At The Water's Edge

Criticism Of Others
A friend once said I was fragile, brittle in temperament. Ironically, we’ve since fallen out for the very reason that I think he’s unswerving, never wrong and inflexible, doesn’t take anything on board, doesn’t listen, i.e. the very things that he accused me of. A while back I suggested to the same friend that he always seemed to have his “foot to the floor”, that he is always going “flat out”. I can see recently that I’ve been doing the very same (a behaviour in myself that I call “motoring”).
Another friend fell out with one of his friends because he always seemed to dominate the conversation all of the time, he always wanted to talk about himself. To suggest that my friend was the same would probably have started World War 3. The fact that I wanted to suggest it to my friend of course is irrelevant (:-)

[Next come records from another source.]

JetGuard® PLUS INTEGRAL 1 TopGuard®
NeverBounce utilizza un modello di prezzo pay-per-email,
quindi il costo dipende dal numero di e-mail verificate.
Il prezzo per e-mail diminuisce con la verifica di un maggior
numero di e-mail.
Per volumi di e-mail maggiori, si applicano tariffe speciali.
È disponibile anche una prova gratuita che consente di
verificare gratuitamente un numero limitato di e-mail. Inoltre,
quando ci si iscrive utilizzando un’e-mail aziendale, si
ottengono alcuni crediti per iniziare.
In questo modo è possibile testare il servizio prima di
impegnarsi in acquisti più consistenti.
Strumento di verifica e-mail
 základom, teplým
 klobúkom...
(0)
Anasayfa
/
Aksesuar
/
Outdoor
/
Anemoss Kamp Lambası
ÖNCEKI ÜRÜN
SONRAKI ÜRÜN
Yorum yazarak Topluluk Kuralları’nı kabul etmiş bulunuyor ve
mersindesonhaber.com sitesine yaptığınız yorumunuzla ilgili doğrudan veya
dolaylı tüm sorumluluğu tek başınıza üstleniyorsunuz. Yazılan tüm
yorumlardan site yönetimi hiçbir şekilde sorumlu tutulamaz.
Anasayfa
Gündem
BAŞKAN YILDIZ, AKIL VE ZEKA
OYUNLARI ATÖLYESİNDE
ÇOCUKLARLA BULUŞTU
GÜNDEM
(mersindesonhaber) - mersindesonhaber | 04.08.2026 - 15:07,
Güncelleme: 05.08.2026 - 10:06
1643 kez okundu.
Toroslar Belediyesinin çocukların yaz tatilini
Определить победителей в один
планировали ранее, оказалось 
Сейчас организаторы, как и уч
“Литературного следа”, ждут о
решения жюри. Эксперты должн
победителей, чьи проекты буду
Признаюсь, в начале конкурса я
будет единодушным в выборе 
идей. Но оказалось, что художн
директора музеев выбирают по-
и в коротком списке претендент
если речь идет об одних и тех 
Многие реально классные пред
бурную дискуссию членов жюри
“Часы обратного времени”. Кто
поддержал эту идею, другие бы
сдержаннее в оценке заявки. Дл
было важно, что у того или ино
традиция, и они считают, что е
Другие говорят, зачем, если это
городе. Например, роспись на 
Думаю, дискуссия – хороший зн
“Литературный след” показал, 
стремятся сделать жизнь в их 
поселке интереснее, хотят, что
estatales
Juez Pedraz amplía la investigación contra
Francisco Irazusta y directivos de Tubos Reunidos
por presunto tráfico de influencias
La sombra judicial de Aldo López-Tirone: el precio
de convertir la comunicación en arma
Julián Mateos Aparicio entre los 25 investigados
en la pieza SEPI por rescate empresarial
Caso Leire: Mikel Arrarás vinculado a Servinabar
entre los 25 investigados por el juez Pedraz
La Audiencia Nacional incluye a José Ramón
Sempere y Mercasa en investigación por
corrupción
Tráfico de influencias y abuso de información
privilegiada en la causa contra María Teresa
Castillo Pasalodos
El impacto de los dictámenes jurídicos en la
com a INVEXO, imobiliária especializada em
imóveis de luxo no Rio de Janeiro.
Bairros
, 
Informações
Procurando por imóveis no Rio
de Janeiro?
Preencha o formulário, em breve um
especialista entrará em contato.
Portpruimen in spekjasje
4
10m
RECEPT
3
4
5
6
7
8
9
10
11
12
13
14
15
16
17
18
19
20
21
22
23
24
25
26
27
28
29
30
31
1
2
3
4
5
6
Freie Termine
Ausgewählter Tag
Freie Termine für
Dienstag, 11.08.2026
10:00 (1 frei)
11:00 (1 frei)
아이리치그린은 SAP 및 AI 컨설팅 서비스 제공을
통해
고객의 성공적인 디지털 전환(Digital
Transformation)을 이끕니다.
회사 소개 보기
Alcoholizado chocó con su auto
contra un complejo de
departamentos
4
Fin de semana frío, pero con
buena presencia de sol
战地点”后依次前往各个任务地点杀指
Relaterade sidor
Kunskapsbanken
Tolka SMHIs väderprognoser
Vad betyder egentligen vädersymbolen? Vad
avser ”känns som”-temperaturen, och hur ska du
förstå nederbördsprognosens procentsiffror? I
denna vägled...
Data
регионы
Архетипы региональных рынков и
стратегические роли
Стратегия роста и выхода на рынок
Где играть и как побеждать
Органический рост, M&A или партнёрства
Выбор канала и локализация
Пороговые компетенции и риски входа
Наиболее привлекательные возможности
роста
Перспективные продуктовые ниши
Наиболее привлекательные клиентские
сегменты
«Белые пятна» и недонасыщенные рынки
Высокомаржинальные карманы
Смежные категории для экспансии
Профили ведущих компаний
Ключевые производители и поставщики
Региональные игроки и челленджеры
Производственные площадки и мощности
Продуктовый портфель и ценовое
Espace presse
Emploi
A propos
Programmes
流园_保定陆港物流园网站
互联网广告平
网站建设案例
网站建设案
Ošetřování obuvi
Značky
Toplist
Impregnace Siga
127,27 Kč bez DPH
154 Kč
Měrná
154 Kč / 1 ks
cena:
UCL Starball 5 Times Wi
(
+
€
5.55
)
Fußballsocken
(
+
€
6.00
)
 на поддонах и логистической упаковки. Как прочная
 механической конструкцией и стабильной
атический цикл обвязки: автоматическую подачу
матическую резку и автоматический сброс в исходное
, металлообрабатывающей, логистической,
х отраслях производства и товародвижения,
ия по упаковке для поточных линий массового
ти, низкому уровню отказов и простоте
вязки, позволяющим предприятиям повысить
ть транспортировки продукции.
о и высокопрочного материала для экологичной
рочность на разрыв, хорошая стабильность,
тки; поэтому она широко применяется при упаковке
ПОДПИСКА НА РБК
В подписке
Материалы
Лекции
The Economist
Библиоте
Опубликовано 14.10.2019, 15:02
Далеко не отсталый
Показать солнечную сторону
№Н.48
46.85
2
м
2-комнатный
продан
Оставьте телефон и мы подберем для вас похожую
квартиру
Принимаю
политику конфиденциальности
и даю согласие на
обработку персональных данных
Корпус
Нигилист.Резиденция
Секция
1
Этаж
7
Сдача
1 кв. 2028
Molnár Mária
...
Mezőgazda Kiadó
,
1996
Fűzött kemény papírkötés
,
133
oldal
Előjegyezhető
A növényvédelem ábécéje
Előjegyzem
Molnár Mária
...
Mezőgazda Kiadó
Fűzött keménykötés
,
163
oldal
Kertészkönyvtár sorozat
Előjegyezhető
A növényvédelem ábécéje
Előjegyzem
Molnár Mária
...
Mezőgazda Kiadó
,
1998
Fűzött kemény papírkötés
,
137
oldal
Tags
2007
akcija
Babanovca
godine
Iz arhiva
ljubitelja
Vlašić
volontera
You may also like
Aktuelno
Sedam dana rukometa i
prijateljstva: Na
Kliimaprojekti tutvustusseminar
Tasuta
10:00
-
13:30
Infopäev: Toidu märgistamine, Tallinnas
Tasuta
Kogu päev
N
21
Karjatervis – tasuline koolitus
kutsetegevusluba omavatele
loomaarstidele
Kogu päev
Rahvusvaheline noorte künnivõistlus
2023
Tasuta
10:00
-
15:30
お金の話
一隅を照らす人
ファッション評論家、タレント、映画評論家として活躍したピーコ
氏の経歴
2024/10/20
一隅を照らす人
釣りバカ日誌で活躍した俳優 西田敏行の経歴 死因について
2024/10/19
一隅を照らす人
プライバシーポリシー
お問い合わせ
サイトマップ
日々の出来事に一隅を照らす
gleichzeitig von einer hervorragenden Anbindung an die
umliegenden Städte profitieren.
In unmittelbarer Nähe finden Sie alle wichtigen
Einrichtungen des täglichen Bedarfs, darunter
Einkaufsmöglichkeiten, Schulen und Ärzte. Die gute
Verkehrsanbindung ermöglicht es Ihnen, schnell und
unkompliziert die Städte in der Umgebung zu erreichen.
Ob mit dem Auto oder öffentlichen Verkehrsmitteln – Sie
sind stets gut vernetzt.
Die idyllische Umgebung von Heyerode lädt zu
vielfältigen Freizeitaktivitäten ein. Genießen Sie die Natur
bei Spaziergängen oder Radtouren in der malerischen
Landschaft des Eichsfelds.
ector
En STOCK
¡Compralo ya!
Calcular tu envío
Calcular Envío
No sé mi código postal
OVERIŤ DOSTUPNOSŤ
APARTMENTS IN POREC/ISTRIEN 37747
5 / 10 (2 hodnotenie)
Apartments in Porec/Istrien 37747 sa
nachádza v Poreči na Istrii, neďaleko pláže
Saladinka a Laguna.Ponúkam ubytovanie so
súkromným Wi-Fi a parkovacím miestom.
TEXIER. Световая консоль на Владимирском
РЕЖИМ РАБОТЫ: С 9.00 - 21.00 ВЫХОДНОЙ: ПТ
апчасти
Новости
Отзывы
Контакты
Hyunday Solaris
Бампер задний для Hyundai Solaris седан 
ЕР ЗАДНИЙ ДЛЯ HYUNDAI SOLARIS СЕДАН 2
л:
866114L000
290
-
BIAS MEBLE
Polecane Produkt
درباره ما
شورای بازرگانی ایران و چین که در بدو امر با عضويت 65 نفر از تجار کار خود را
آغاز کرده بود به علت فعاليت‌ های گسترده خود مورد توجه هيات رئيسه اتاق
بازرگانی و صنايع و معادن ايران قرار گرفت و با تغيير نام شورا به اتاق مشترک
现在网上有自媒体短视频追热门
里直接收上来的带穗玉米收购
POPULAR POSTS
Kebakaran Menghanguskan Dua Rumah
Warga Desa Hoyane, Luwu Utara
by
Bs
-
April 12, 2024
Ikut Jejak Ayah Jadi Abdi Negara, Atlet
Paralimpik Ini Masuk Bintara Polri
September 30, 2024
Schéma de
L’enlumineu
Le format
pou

It’s almost as if the things that we accuse others of, the criticisms that we put on others offer clues to how we might actually improve ourselves. In fact, it is a little like shining a light on our “shadow” – those elements of ourselves, behaviours, that we can’t or don't want to “see”.
Karen Kingston in Clear Your Clutter writes: "The greatest critics are those who deep down believe, for whatever reason, that they themselves are not good enough."
To say that I have a LOT to learn in this regard is an understatement.